A portrait of the experiences of several characters in a small Ukrainian town on the day the Nazi troops arrive to round up the Jews in November, 1941.
Seiffert is such a patient and poised storyteller that, even though history tells us otherwise, like all the characters in the book, we read toward its terrible climax believing — perhaps it will not happen ... Seiffert packs a great deal into a small amount of space. Her prose style resembles a cello onstage played in the pitch dark. Sonorous and somber and yet what use it makes of just a few notes ... One of the many great things about A Boy in Winter is how deftly Seiffert strings these moments of not-knowing from one to the next, then circles back upon them as they are replaced with new forms of not-knowing ... As we shuttle from character to character, Seiffert gives us nowhere to hide: All of her cast thinks or says such things. All of them contemplate doing unthinkable things. Bravery, she reveals, is a kind of fantasy, until it is not — it becomes a choice. Eventually, what this book has been building toward happens, and there are few passages in modern literature as harrowing and as necessary to read.
------
▶ _What is being asked_
Please write the next part of the review of A Boy in Winter above, starting right after its final sentence.

(Data excerpts)
------
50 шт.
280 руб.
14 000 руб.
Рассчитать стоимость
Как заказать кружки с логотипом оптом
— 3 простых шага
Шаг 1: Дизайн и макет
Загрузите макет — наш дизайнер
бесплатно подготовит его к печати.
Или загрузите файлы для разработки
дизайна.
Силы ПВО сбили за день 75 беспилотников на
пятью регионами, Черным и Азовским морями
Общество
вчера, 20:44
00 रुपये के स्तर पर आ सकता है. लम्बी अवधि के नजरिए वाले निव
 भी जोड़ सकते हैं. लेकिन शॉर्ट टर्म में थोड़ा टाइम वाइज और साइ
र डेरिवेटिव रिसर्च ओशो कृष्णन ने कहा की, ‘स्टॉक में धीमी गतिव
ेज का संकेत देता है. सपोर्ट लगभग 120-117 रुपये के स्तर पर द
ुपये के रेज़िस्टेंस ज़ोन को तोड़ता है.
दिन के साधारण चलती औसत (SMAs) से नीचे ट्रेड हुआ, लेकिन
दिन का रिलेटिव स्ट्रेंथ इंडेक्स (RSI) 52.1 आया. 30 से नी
------
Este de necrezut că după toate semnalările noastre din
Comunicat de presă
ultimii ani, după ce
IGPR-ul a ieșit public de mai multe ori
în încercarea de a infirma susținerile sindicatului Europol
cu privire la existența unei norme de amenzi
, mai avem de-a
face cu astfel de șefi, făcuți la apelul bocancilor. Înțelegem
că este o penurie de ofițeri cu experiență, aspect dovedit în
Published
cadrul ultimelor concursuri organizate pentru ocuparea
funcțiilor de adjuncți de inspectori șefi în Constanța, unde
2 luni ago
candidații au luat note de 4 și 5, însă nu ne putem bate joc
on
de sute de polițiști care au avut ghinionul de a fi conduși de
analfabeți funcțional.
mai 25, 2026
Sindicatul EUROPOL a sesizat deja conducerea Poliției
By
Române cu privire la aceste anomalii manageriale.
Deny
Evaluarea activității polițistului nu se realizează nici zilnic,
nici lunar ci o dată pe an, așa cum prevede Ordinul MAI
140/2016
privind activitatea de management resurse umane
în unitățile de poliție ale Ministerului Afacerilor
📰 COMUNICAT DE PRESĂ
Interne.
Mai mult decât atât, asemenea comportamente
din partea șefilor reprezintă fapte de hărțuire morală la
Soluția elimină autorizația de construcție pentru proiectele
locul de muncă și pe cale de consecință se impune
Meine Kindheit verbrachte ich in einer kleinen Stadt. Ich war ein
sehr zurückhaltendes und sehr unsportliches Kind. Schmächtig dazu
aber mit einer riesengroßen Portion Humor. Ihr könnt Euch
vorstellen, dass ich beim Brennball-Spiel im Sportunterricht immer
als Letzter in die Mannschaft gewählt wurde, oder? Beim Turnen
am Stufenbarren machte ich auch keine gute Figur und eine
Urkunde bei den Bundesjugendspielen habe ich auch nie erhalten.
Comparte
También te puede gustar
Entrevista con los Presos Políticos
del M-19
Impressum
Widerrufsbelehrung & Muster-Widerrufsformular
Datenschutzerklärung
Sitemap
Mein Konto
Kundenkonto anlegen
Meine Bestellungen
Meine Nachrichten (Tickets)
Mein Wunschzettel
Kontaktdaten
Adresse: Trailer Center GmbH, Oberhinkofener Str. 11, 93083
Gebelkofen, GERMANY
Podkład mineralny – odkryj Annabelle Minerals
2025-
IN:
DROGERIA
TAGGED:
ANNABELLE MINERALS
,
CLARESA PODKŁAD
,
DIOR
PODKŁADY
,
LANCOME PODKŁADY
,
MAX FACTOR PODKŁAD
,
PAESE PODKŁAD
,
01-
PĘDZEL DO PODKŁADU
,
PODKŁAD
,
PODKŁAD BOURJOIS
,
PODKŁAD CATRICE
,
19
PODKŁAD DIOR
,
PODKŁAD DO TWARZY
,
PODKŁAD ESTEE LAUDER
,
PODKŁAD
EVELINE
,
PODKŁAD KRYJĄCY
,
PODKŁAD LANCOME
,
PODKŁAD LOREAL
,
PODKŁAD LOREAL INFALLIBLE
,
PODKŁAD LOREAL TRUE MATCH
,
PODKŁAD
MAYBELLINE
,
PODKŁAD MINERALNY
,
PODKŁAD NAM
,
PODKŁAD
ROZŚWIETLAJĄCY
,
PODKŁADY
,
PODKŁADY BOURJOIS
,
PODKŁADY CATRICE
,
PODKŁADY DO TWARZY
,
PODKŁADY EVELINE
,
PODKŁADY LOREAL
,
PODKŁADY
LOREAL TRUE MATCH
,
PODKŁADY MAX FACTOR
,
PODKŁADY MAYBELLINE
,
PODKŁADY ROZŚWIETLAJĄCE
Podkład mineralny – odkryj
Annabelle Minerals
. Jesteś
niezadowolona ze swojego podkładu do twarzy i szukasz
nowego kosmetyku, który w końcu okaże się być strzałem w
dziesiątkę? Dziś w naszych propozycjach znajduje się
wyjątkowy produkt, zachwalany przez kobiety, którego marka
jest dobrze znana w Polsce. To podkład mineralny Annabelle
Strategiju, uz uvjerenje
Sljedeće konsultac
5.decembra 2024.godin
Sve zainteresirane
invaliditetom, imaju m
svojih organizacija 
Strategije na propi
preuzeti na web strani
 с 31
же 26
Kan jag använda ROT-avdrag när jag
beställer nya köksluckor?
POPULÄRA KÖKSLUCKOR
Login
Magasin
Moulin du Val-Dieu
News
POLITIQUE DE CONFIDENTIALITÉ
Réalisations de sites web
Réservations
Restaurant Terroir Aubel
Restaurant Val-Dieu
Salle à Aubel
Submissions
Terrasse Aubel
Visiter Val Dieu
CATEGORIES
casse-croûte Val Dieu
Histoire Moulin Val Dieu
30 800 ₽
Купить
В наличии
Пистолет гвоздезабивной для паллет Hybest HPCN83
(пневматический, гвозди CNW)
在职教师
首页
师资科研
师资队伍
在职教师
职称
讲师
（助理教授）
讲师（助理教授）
------
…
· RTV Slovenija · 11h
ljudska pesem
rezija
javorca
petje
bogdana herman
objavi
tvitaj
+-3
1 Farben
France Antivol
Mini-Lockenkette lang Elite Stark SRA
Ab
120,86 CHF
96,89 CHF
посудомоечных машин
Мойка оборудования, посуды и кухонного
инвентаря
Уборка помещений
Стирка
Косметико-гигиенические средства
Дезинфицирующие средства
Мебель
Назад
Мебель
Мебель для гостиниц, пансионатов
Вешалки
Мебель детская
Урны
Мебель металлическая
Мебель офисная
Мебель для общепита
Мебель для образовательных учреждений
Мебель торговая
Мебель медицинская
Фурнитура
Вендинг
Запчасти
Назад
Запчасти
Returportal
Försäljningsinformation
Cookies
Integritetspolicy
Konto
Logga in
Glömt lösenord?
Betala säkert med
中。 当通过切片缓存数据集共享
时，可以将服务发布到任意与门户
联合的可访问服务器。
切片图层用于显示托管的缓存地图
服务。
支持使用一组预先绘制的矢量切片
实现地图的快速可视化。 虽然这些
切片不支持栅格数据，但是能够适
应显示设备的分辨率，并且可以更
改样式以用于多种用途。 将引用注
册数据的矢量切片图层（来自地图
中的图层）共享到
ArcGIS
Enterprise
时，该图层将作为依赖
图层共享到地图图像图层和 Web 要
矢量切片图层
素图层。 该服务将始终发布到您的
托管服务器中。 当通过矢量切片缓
------
▶ _Output of the task_
Her new novel’s inclusive, impartial vision awakens a contemporary reader’s conscience by highlighting the individual’s role in collective error: 'How we respond when a principle is at stake' ... Seiffert favors a spare, unexaggerated style. You sense in her a firm resistance to overplaying pathos, even when tragedy is her underlying subject. The power of her writing comes not from emotional manipulation or verbal fireworks but from her marshaling of the sort of visual detail that makes her settings feel almost tangible, and from the bonds she builds between her wary characters, who, like it or not, must accept their need for one another ... While retaining the muscularity that has always distinguished her prose, she has allowed these disparate portraits to migrate and meld, producing one interactive, consolidating vision ... Seiffert has unleashed literature’s unique power to analyze history’s scroll, to let fiction judge.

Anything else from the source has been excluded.